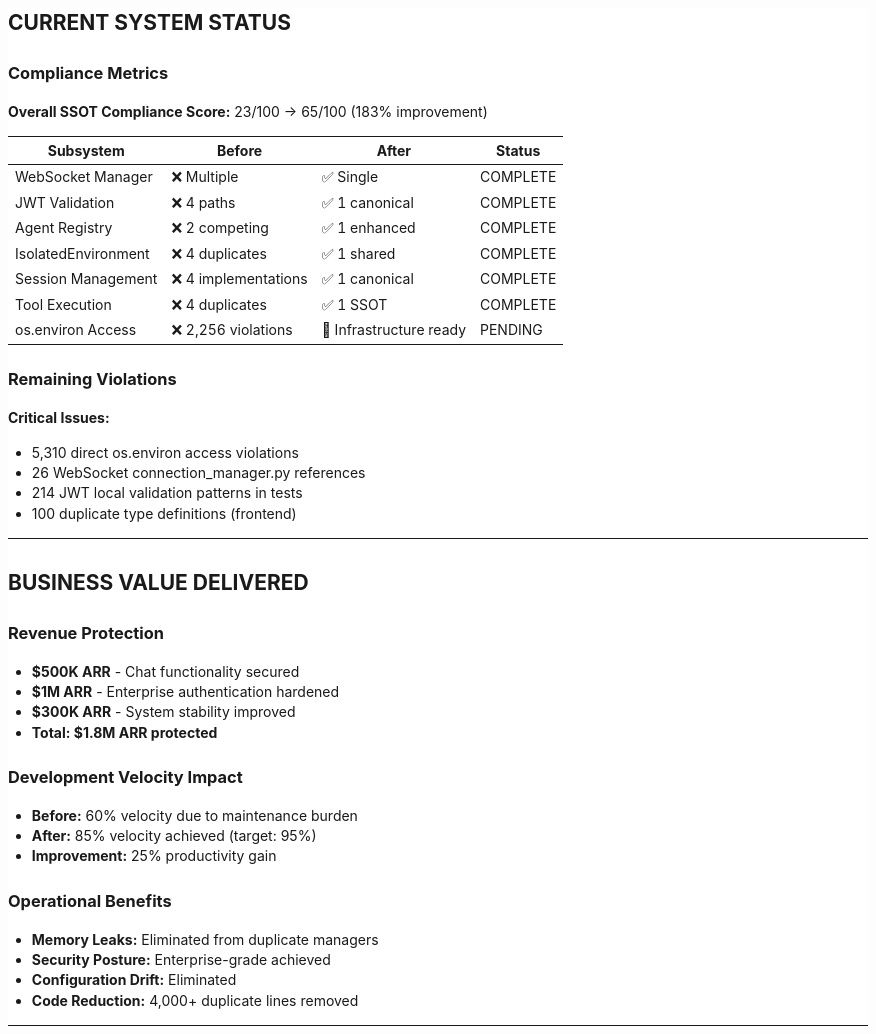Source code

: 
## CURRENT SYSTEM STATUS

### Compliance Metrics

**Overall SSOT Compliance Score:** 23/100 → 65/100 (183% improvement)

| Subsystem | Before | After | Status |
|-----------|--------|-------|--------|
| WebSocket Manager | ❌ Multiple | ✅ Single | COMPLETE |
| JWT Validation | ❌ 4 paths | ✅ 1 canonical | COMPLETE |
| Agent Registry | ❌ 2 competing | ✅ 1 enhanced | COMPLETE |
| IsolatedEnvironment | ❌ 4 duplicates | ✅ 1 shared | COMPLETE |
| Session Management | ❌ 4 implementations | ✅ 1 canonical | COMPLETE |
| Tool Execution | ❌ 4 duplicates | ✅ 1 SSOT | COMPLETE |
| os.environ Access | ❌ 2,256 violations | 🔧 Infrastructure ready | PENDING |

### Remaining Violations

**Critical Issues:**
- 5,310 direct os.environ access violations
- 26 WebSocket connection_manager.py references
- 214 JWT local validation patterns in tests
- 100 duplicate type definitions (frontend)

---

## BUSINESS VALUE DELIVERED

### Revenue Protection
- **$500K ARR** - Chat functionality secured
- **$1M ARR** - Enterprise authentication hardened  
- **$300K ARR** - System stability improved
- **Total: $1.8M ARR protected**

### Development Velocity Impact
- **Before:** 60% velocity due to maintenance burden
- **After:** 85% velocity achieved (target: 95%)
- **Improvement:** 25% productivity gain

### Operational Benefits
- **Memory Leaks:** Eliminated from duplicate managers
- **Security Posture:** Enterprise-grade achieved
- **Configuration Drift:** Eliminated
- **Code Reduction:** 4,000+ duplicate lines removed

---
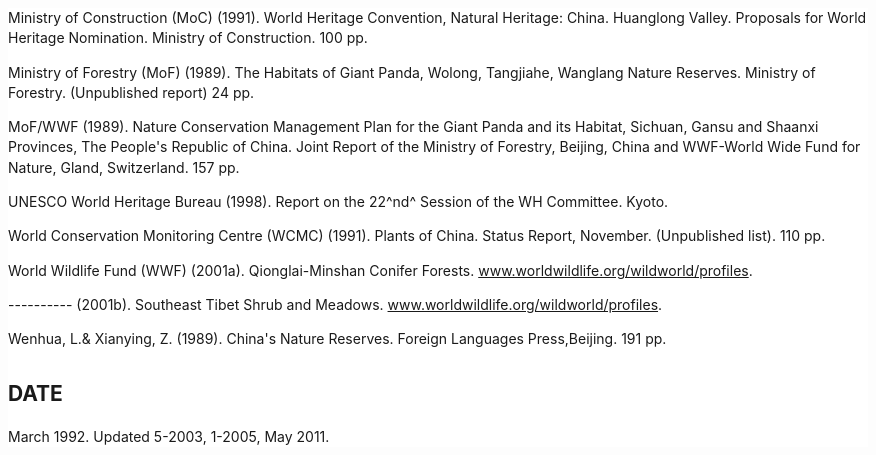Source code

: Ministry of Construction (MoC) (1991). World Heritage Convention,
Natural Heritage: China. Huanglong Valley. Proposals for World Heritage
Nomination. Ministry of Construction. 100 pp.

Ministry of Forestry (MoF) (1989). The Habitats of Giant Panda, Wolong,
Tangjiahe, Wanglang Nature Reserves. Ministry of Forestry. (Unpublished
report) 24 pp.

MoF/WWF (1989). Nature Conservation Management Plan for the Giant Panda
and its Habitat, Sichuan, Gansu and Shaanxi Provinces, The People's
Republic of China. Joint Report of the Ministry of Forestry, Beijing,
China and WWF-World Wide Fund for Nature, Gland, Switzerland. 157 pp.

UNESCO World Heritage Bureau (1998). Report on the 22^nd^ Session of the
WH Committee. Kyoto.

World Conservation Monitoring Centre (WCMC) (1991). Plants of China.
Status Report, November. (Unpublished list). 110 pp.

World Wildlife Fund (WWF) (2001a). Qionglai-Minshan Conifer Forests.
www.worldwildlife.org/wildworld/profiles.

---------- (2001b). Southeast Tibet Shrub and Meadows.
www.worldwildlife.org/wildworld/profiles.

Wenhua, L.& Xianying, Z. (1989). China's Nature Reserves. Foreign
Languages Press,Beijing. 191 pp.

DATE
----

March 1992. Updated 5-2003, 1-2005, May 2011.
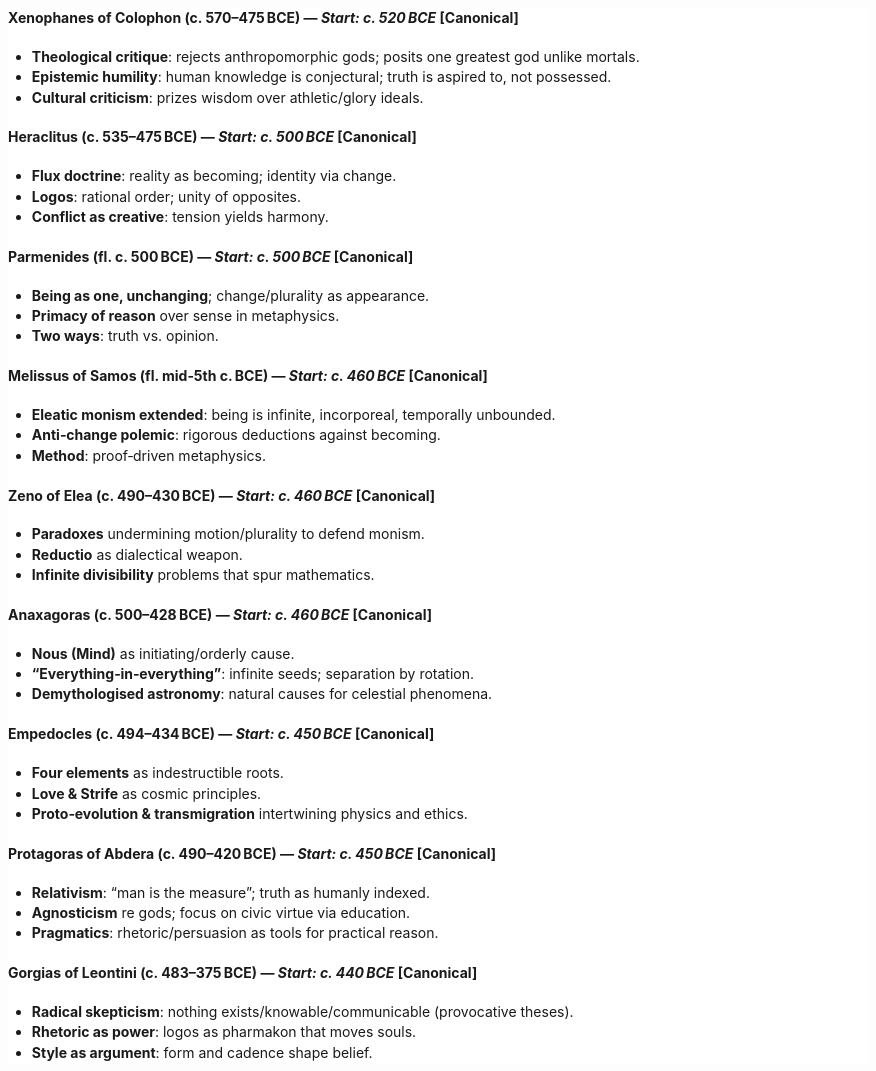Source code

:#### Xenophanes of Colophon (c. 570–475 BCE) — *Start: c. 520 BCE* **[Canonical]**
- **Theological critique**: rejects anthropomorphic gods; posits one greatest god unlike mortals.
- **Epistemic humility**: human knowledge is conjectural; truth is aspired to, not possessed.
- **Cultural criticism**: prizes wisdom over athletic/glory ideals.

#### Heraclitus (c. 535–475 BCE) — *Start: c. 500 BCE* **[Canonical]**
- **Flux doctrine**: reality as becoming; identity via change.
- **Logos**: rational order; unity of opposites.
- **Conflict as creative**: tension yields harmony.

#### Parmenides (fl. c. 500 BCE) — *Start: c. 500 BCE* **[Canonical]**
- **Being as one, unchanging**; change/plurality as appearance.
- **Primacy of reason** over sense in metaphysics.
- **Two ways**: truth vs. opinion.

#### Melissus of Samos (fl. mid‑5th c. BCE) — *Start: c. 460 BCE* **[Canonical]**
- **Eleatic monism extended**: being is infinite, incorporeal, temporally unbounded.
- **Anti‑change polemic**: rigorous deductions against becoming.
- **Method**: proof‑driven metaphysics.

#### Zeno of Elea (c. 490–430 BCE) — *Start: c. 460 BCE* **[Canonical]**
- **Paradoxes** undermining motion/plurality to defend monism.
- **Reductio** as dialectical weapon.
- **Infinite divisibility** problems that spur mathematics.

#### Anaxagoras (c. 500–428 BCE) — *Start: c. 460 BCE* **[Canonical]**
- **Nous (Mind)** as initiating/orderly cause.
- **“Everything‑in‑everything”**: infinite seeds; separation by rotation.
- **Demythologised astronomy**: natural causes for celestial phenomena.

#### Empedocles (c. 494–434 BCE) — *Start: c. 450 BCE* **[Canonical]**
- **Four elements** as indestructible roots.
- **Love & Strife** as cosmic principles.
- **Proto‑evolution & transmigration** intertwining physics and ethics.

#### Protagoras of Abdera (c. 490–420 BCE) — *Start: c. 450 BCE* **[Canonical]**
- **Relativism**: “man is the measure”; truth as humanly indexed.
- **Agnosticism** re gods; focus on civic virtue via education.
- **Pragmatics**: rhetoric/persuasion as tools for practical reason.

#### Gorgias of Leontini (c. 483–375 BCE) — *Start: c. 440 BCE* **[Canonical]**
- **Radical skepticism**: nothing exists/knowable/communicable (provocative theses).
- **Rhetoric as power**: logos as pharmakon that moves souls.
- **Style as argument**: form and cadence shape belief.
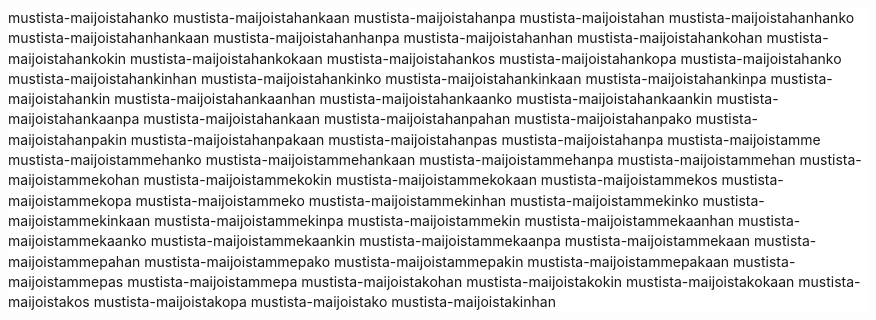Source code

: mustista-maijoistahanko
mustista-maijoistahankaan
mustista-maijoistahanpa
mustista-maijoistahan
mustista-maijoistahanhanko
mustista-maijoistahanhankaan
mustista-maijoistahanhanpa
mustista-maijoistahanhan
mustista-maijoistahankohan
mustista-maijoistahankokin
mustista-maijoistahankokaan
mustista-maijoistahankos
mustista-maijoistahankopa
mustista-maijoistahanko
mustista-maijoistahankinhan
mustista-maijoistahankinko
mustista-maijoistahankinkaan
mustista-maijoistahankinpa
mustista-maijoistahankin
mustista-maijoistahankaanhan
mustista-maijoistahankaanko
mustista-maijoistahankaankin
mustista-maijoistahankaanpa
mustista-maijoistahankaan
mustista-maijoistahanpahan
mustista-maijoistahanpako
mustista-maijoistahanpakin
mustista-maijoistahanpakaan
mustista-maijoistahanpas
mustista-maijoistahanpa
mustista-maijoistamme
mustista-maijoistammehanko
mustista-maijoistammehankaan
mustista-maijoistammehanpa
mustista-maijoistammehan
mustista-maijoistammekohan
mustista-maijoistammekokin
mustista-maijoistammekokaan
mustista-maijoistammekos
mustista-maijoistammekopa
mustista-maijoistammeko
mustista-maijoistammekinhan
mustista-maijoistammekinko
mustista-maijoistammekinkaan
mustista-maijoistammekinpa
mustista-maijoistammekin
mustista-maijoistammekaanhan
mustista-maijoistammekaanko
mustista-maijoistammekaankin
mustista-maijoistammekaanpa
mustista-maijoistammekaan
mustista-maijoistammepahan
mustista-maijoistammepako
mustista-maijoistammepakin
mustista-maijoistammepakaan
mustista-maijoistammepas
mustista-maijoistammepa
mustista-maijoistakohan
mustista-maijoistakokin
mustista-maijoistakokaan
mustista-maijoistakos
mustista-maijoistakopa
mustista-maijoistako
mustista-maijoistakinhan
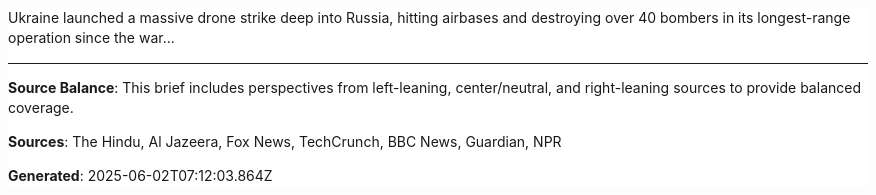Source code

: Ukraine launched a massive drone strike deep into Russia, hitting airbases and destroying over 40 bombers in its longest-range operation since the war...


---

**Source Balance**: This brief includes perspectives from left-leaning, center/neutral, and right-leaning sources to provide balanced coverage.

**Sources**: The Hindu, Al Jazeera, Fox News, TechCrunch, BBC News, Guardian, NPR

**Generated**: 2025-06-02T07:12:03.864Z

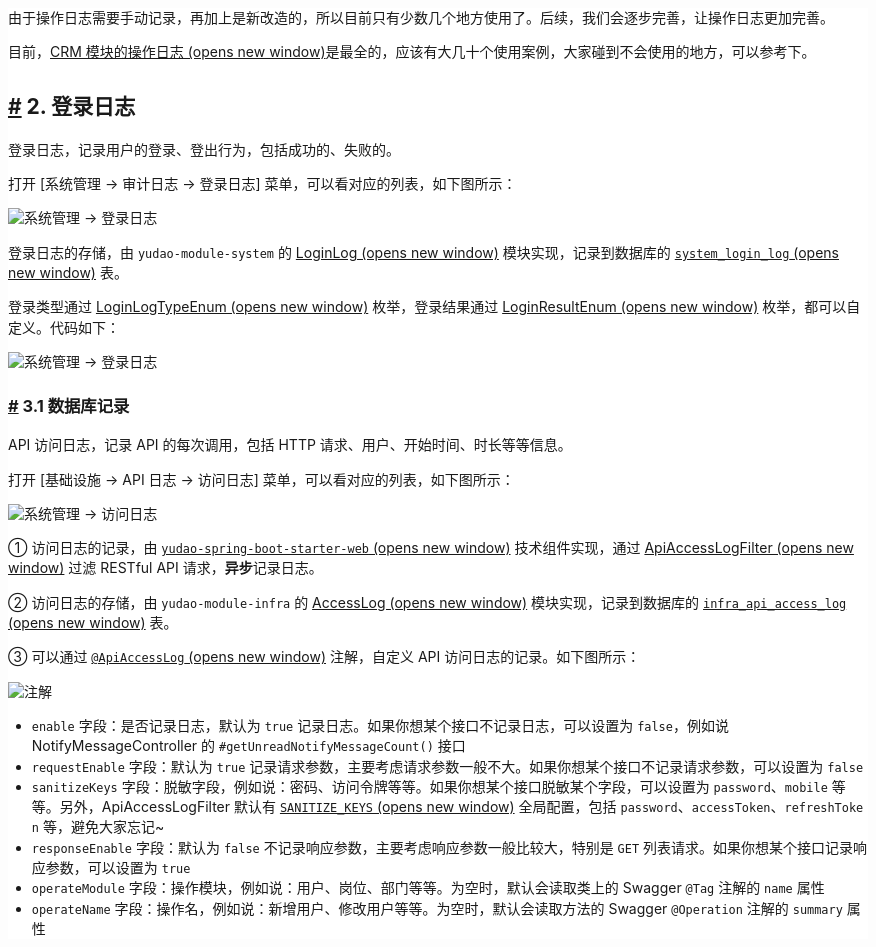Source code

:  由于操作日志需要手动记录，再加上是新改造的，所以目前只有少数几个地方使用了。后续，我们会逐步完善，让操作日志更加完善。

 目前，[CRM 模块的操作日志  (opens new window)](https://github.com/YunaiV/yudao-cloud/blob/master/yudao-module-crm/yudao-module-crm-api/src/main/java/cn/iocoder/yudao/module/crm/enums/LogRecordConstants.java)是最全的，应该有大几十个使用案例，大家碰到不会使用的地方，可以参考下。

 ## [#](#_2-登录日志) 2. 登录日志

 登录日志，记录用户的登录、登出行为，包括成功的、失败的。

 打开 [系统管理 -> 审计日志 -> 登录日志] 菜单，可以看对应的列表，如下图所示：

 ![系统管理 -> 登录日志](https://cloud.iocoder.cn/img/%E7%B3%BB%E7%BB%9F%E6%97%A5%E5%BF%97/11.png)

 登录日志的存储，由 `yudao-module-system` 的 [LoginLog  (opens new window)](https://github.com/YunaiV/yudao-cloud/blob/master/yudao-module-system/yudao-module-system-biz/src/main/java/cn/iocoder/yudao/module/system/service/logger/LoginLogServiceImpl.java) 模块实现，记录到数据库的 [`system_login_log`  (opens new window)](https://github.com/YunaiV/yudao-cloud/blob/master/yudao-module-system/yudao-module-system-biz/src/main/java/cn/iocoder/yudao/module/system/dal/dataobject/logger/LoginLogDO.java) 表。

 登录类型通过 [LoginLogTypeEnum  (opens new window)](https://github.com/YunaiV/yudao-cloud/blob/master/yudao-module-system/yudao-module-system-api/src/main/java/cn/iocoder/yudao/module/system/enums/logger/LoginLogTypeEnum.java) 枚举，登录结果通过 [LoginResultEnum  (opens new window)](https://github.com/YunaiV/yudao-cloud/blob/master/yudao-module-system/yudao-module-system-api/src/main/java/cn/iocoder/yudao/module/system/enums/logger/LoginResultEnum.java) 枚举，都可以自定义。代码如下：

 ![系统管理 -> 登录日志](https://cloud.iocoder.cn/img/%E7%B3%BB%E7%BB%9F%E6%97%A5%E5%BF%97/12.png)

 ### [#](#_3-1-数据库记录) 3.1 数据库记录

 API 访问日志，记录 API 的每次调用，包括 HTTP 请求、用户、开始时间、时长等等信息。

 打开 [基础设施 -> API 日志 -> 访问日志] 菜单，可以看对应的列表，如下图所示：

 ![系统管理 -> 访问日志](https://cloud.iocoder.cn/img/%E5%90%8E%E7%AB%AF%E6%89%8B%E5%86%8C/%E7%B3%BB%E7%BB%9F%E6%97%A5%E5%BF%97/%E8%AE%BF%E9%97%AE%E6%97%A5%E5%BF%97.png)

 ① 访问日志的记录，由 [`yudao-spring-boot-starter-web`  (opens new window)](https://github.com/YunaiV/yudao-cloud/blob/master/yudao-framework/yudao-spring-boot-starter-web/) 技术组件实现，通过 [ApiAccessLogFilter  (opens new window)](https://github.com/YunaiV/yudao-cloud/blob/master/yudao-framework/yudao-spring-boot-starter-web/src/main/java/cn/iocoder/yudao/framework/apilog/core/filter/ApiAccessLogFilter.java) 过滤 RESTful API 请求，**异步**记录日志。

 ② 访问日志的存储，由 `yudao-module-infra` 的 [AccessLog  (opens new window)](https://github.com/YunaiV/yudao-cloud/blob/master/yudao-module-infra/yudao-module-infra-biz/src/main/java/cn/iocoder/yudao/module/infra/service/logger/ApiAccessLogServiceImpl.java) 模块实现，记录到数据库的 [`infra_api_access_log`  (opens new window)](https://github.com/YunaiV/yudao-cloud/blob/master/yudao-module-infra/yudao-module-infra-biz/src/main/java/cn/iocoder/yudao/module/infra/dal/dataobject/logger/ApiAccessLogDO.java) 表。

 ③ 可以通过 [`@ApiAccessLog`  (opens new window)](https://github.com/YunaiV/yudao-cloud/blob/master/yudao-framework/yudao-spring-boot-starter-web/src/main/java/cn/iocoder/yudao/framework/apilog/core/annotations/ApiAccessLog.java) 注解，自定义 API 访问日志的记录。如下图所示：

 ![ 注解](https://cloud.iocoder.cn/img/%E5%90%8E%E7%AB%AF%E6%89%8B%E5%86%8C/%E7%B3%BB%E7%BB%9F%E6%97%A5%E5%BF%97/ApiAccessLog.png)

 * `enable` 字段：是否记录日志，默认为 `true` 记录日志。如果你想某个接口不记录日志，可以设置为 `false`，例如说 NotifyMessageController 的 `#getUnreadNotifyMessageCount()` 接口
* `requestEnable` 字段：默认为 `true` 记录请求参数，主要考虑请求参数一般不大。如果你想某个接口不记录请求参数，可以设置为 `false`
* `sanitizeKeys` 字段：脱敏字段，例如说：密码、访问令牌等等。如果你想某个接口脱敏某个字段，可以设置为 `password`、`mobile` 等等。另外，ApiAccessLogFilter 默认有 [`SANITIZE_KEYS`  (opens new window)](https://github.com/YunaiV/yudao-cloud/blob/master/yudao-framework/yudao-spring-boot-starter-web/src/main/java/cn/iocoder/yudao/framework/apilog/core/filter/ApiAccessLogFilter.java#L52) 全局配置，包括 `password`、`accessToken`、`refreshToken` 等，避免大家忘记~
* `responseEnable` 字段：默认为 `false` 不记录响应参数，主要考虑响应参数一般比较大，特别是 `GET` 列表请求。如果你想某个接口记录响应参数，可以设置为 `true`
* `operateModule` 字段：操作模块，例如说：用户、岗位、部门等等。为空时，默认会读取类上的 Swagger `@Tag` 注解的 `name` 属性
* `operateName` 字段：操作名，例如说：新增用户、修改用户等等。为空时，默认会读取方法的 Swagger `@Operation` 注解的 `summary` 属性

Directions: Select every line above that contains the word "Panda", and copy it.

Result for this task:
Ministry of Forestry (MoF) (1989). The Habitats of Giant Panda, Wolong,
MoF/WWF (1989). Nature Conservation Management Plan for the Giant Panda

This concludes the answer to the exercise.